The Prime Number Conspiracy by Thomas Lin

The Prime Number Conspiracy by Thomas Lin

Author:Thomas Lin
Language: eng
Format: epub
Tags: Quanta Magazine; mathematics; computer science; prime numbers; infinity; Kevin Hartnett; Natalie Wolchover; Erica Klarreich, commentary, essays, math stories, math theory, mathematicians, math research
Publisher: The MIT Press


HARVARD

Gold medals at the mathematical Olympiad don’t always translate into success in mathematics research, said Curtis McMullen of Harvard University, who was Mirzakhani’s doctoral adviser. “In these contests, someone has carefully crafted a problem with a clever solution, but in research, maybe the problem doesn’t have a solution at all.” Unlike many Olympiad high-scorers, he said, Mirzakhani had “the ability to generate her own vision.”

After completing an undergraduate degree in mathematics at Sharif University of Technology in Tehran in 1999, Mirzakhani went to graduate school at Harvard University, where she started attending McMullen’s seminar. At first, she didn’t understand much of what he was talking about but was captivated by the beauty of the subject, hyperbolic geometry. She started going to McMullen’s office and peppering him with questions, scribbling down notes in Farsi.

“She had a sort of daring imagination,” recalled McMullen, a 1998 Fields medalist. “She would formulate in her mind an imaginary picture of what must be going on, then come to my office and describe it. At the end, she would turn to me and say, ‘Is it right?’ I was always very flattered that she thought I would know.”

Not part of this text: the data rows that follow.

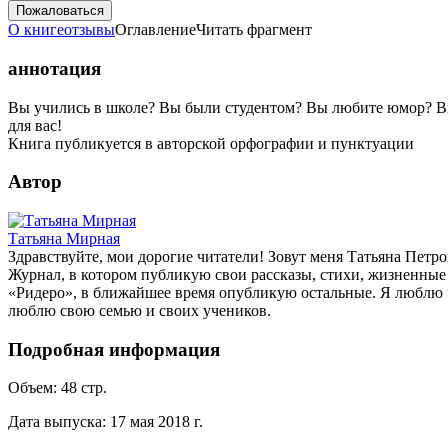
Пожаловаться
О книге
отзывы
Оглавление
Читать фрагмент
аннотация
Вы учились в школе? Вы были студентом? Вы любите юмор? Вы у
для вас!
Книга публикуется в авторской орфографии и пунктуации
Автор
Татьяна Мирная
Здравствуйте, мои дорогие читатели! Зовут меня Татьяна Петр
Журнал, в котором публикую свои рассказы, стихи, жизненные 
«Ридеро», в ближайшее время опубликую остальные. Я люблю чи
люблю свою семью и своих учеников.
Подробная информация
Объем:
48
стр.
Дата выпуска:
17 мая 2018 г.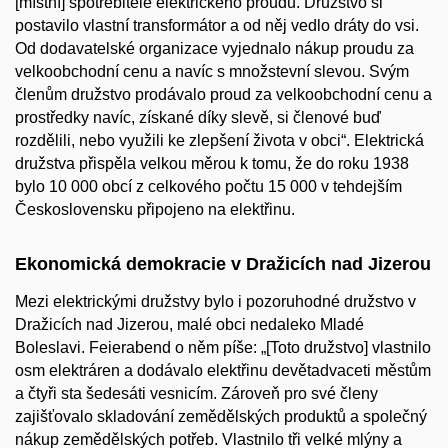
[místní] spotřebitelé elektrického proudu. Družstvo si
postavilo vlastní transformátor a od něj vedlo dráty do vsi.
Od dodavatelské organizace vyjednalo nákup proudu za
velkoobchodní cenu a navíc s množstevní slevou. Svým
členům družstvo prodávalo proud za velkoobchodní cenu a
prostředky navíc, získané díky slevě, si členové buď
rozdělili, nebo využili ke zlepšení života v obci“. Elektrická
družstva přispěla velkou měrou k tomu, že do roku 1938
bylo 10 000 obcí z celkového počtu 15 000 v tehdejším
Československu připojeno na elektřinu.
Ekonomická demokracie v Dražicích nad Jizerou
Mezi elektrickými družstvy bylo i pozoruhodné družstvo v
Dražicích nad Jizerou, malé obci nedaleko Mladé
Boleslavi. Feierabend o něm píše: „[Toto družstvo] vlastnilo
osm elektráren a dodávalo elektřinu devětadvaceti městům
a čtyři sta šedesáti vesnicím. Zároveň pro své členy
zajišťovalo skladování zemědělských produktů a společný
nákup zemědělských potřeb. Vlastnilo tři velké mlýny a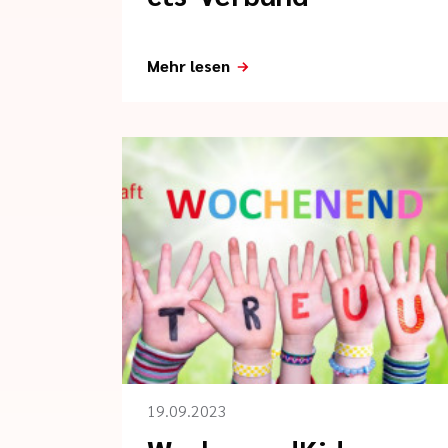
Mehr lesen
19.09.2023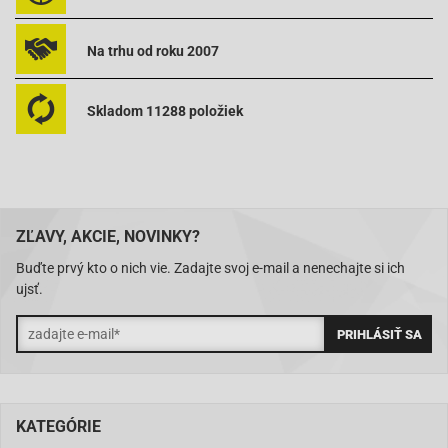
Peugeot-TKR 50
Peugeot-Trekker 50
Peugeot-Vivacity 50
Na trhu od roku 2007
NK100.36
Skladom 11288 položiek
ZĽAVY, AKCIE, NOVINKY?
Buďte prvý kto o nich vie. Zadajte svoj e-mail a nenechajte si ich
ujsť.
KATEGÓRIE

Mirzakhani became fascinated with hyperbolic surfaces—doughnut-shaped surfaces with two or more holes that have a non-standard geometry which, roughly speaking, gives each point on the surface a saddle shape. Hyperbolic doughnuts can’t be constructed in ordinary space; they exist in an abstract sense, in which distances and angles are measured according to a particular set of equations. An imaginary creature living on a surface governed by such equations would experience each point as a saddle point.

It turns out that each many-holed doughnut can be given a hyperbolic structure in infinitely many ways—with fat doughnut rings, narrow ones or any combination of the two. In the century and a half since such hyperbolic surfaces were discovered, they have become some of the central objects in geometry, with connections to many branches of mathematics and even physics.

But when Mirzakhani started graduate school, some of the simplest questions about such surfaces were unanswered. One concerned straight lines, or “geodesics,” on a hyperbolic surface. Even a curved surface can have a notion of a “straight” line segment: it’s simply the shortest path between two points. On a hyperbolic surface, some geodesics are infinitely long, like straight lines in the plane, but others close up into a loop, like the great circles on a sphere.

The number of closed geodesics of a given length on a hyperbolic surface grows exponentially as the length of the geodesics grows. Most of these geodesics cut across themselves many times before closing up smoothly, but a tiny proportion of them, called “simple” geodesics, never intersect themselves. Simple geodesics are “the key object to unlocking the structure and geometry of the whole surface,” Farb said.

Yet mathematicians couldn’t pin down just how many simple closed geodesics of a given length a hyperbolic surface can have. Among closed geodesic loops, the simple ones are “miracles that [effectively] happen zero percent of the time,” Farb said.